Escrever sempre me foi natural. Escrever sobre tudo, mas especialmente sobre o que trago cá dentro. Sempre foi uma espécie de terapia. De exorcismo? Muitas vezes de catarse, sem dúvida. 

Raramente leio o que escrevo. E, se e/ou quando o faço, faço-o apenas para mim. 

Hoje já não escrevo tanto no éter. Faço-o em papel, a caneta ou lápis. Do que deixo no papel pouco, muito pouco, é partilhado no éter. O que o lápis deixa marcado no papel é para ser trabalhado no plano físico, não exposto a outras leituras que não apenas a minha. 

Raramente leio o que escrevo. Nunca tinha lido em voz alta nada do que escrevi. E se, muitas vezes, o processo de escrita é doloroso, ler em voz alta o que o lápis deixa marcado no papel chega a ser violento…… 
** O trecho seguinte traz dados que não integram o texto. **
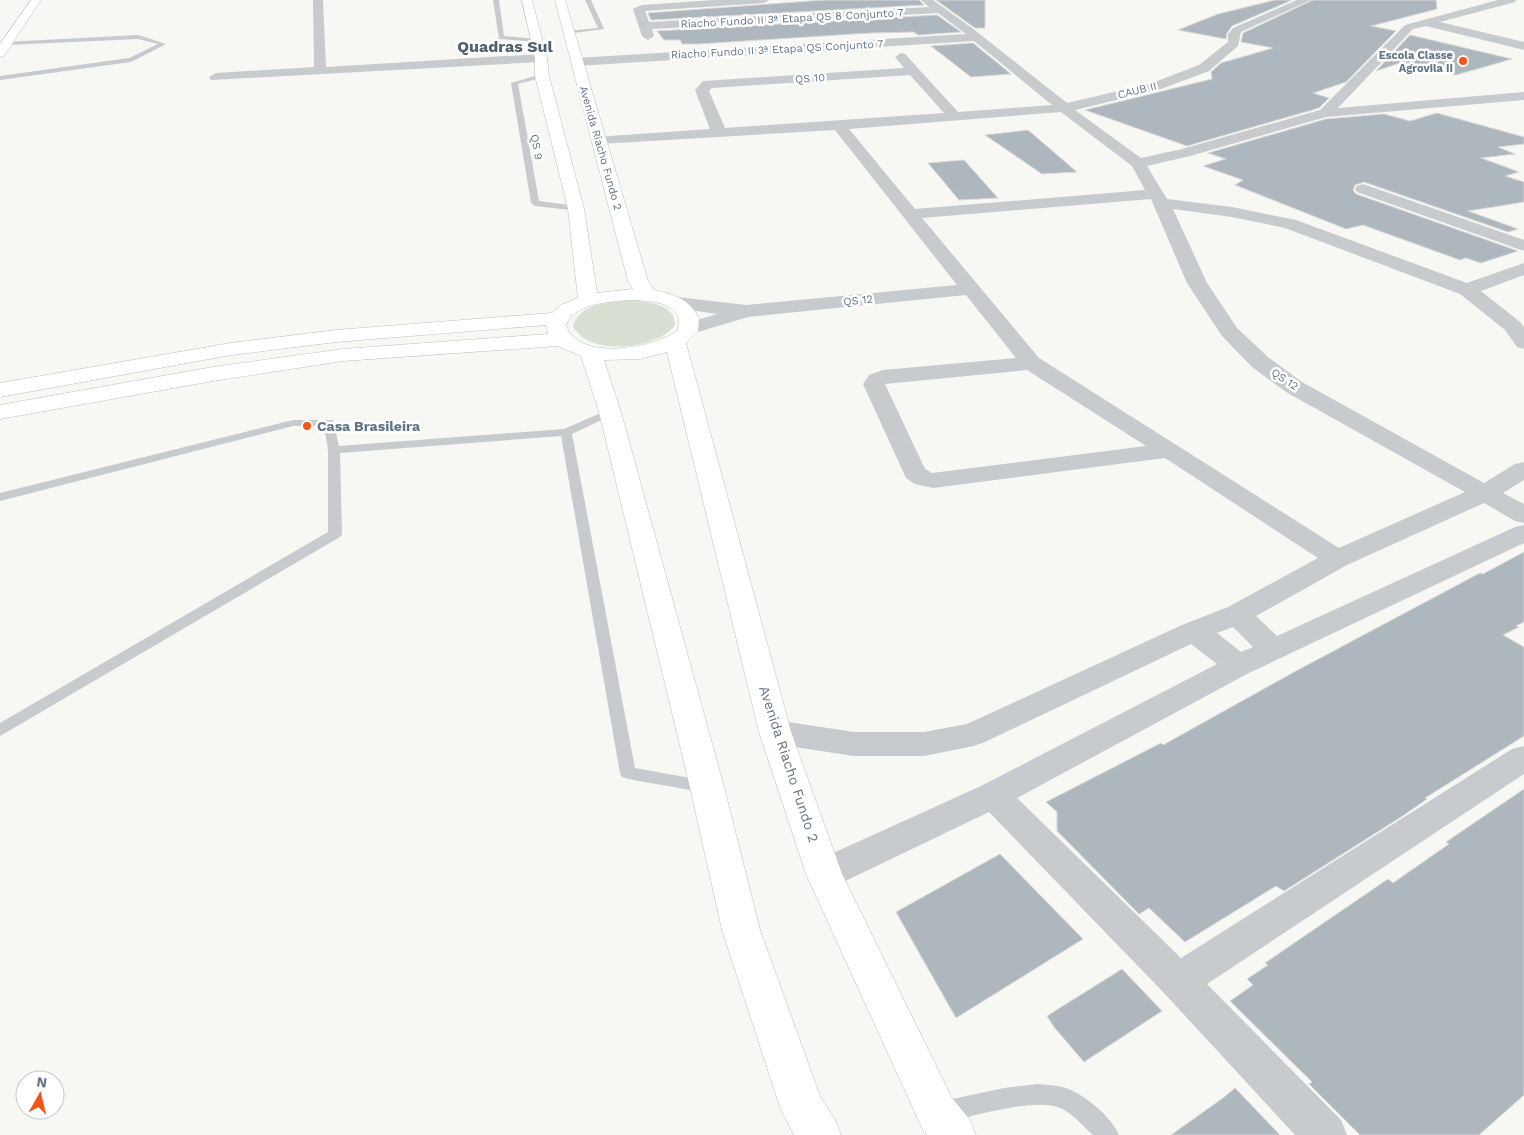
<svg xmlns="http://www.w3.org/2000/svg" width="1524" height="1135" viewBox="0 0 1524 1135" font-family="'Work Sans',sans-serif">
  <rect width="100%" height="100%" fill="#f7f7f4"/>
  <path fill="#d8e0d4" d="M621 301C638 300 675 301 675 325 658 350 587 357 573 326 578 306 603 303 621 301Z"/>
  <g fill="#afb7be" stroke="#d9d9d6">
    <path d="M824 0H919L924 5 651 20 648 13Z"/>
    <path d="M936 0H985V28H975Z"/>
    <path d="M1275 0H1292L1232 26 1227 33 1226 39 1178 30 1218 14Z"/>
    <path d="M1313 0H1436L1437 9 1371 26 1396 31 1346 82 1313 93 1329 98 1319 108 1187 146 1085 110 1212 79 1211 72 1221 63 1273 48 1241 42 1243 33Z"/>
    <path d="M937 15 961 32 918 35 914 32 870 33 698 44H682L680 40H664L657 31Z"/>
    <path d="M1410 35 1512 59 1456 75 1403 62 1376 71Z"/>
    <path d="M973 43 1011 74 971 77 931 46Z"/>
    <path d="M1437 113 1524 137V144L1498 147 1515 154 1481 158 1519 172 1505 176 1524 182V202L1468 211 1518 229 1508 232 1364 182 1355 185 1353 190 1356 194 1518 251 1481 263 1466 258 1460 260 1363 225 1346 229 1235 185 1243 180 1203 166 1226 159 1208 153 1326 119 1384 114 1410 121Z"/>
    <path d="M1028 130 1077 172 1042 174 985 135Z"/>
    <path d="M964 160 998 198 959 200 928 163Z"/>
    <path d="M1524 552V622L1516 626 1519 627 1503 635 1524 647V736L1425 798 1427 799 1401 817 1284 891 1276 886 1185 942 1149 908 1139 914 1057 831V812L1046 802 1161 743 1163 745 1296 671 1480 573 1483 574Z"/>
    <path d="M1524 789V1095L1479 1135H1360L1309 1084 1312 1082 1230 1001 1253 985 1247 979 1268 965 1265 963 1388 879 1393 883 1449 844 1446 842Z"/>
    <path d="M1000 854 1083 939 956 1018 896 912Z"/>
    <path d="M1122 969 1162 1011 1084 1062 1054 1027 1047 1016Z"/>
    <path d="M1235 1088 1280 1135H1171L1223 1098Z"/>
  </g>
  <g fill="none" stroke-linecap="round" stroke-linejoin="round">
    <g stroke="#bbc0c5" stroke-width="1">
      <path id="secondary" d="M522 0H532L547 58 549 76 584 209 597 293 633 289 628 281 555 0H565L648 281 654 290C674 294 689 299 699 318L698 331 686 343 791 732 842 874 952 1098 970 1120 976 1135H927L922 1128 806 874 759 732 667 352 640 359 604 360 621 412 724 787 760 930 820 1096 835 1120 841 1135H794L780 1107 722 930 690 787 599 412 581 356 558 346 343 361 213 381 0 419V405L213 367 343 349 548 334 546 325 336 342 231 355 0 397V383L231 343 336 330 552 313 561 305 578 298 568 209 535 76V58ZM626 300C644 301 670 299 679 318L678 330C654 349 578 362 566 325 574 304 607 302 626 300Z"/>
    </g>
    <g stroke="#bbbec1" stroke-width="1">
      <path id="highway" d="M31 0H41L4 56 0 57V44Z"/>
    </g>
    <g fill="#c7cbce" fill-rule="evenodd">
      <path d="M493 0H499L504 36 537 39 539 42 499 39Z"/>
      <path d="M585 0H591L604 29 566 34 568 31 598 28Z"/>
      <path d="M138 35 166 44 131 62 0 80V76L129 58 158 44 138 39 7 45 5 42Z"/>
      <path d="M542 74 544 75V77L518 84 539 201 576 206 580 209 579 211 535 206 531 203 511 83Z"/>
      <path d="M610 409 616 412 614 414 572 434 635 768 707 781 713 782 715 787 713 792 707 793 628 779 622 777 620 773 561 436 340 453 342 534 340 537 0 736V723L328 532V450L324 426H293L0 501V493L293 420H333L339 446 564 429Z"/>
      <path d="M1038 1084C1047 1085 1056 1085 1066 1088 1085 1095 1111 1116 1119 1135H1093C1083 1126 1072 1113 1060 1108 1037 1097 969 1117 943 1123L935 1119 932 1112 935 1105 943 1101 1004 1088Z"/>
    </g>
    <g fill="#c7cbce" fill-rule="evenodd">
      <path d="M313 0H323L326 67 541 54 547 58 541 62 211 80 209 77 216 73 314 67Z"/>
      <path d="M714 0H769L764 3 645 11 649 22 929 7 921 0H933L972 28 1067 103 1152 83 1199 65 1228 42V34L1233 28 1297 0H1311L1241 32 1238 46 1209 71 1161 89 1075 110 1141 158 1182 149 1320 110 1405 25 1498 0H1516L1515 2 1440 22 1524 42V50L1426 26 1413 29 1338 108 1524 92V100L1326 117 1190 156 1147 166 1167 199 1232 207 1296 220 1467 283 1524 263V275L1481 291 1520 322 1524 327V349L1517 347 1505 330 1460 294 1285 228 1232 217 1173 209 1207 283 1237 328 1268 357 1302 382 1484 483 1515 464 1524 462V480L1503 493 1524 504V523L1515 521 1484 503 1347 565 1256 616 1277 636 1515 527 1524 525V543L1247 674 1017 798 1181 958 1512 749 1524 746V774L1207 984 1341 1120 1347 1135H1295L1164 993 989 812 837 885 824 889 811 885 806 874 811 863 981 786 1217 664 1191 644 985 742 974 746 924 756H854L775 744 764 740 759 732 764 724 775 720 854 732H924L967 724 1182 625 1228 607 1318 558 1165 458 933 488 915 484 906 478 863 384 869 375 883 370 1016 358 966 295 748 317 688 335 681 333 678 329 681 325 717 314 670 307 667 303 670 299 677 297 746 305 957 285 835 130 600 144 595 143 593 140 595 137 710 129 695 90 703 81 904 68 895 57 901 53 905 54 958 112 1052 105 974 41 577 66 571 62 577 58 966 34 938 13 652 29 654 36 648 40 642 36 633 9 642 5ZM910 75 944 113 725 128 709 91 712 88ZM1061 112 1132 166 1145 190 915 209 849 129ZM1151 199 1187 283 1222 336 1252 367 1286 392 1465 492 1339 548 1039 358 922 218ZM1027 370 1146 446 932 473 925 469 885 384ZM1233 627 1253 647 1241 652 1217 633Z"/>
      <path d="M1363 184 1524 240V251L1357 192 1355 189 1357 186Z"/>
    </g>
    <use href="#secondary" fill="#fff" fill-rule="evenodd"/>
    <use href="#highway" fill="#fff" fill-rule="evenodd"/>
  </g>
  <g fill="#f55416" stroke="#fff" stroke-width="2">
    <circle cx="1463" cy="61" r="5"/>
    <circle cx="307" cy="426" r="5"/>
  </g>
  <g text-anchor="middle" stroke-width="5" stroke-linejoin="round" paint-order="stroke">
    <g font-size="11" fill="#637688" stroke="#fff">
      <text transform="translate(792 18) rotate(-3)" y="4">Riacho Fundo II 3ª Etapa QS 8 Conjunto 7</text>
      <text transform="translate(777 49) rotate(-3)" y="4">Riacho Fundo II 3ª Etapa QS Conjunto 7</text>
      <text transform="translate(810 78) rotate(-4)" y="4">QS 10</text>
      <text transform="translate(1137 90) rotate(-14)" y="4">CAUB II</text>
      <text transform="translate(537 147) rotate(80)" y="4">QS 9</text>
      <text transform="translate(601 148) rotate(74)" y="4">Avenida Riacho Fundo 2</text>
      <text transform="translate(858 300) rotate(-6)" y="4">QS 12</text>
      <text transform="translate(1285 379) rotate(34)" y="4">QS 12</text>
    </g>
    <g font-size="11" font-weight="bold" fill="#637688" stroke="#fff" text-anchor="end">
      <text x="1453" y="59">Escola Classe<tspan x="1453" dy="13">Agrovila II</tspan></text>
    </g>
    <g font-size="14" font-weight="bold" fill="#637688" stroke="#fff" text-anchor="start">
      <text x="317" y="431">Casa Brasileira</text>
    </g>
    <g font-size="14" fill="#637688" stroke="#fff">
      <text transform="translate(789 764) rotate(72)" y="5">Avenida Riacho Fundo 2</text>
    </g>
    <g font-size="16" font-weight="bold" fill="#525f6c" stroke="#fff">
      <text x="505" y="52">Quadras Sul</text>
    </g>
  </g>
  <g transform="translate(40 1095) rotate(8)"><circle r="24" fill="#ffffff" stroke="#c1c8cf"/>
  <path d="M0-4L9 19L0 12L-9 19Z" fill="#f55416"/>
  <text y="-8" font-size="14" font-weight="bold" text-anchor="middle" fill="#637688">N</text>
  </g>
</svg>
Percebo que é importante esse passo. De respirar fundo e verbalizar. Ler em voz alta o que escrevo. Mesmo que me sinta violentamente agredida pelas minhas próprias palavras, é um processo necessário para uma espécie de libertação. Mas, acima de tudo, de aceitação. 

Escrever é-me natural. Sempre o foi. Confrontar-me com o que escrevo, dizendo em voz alta cada uma das palavras que marquei no papel, é estranho. Difícil. Doloroso. Violento. Mas necessário.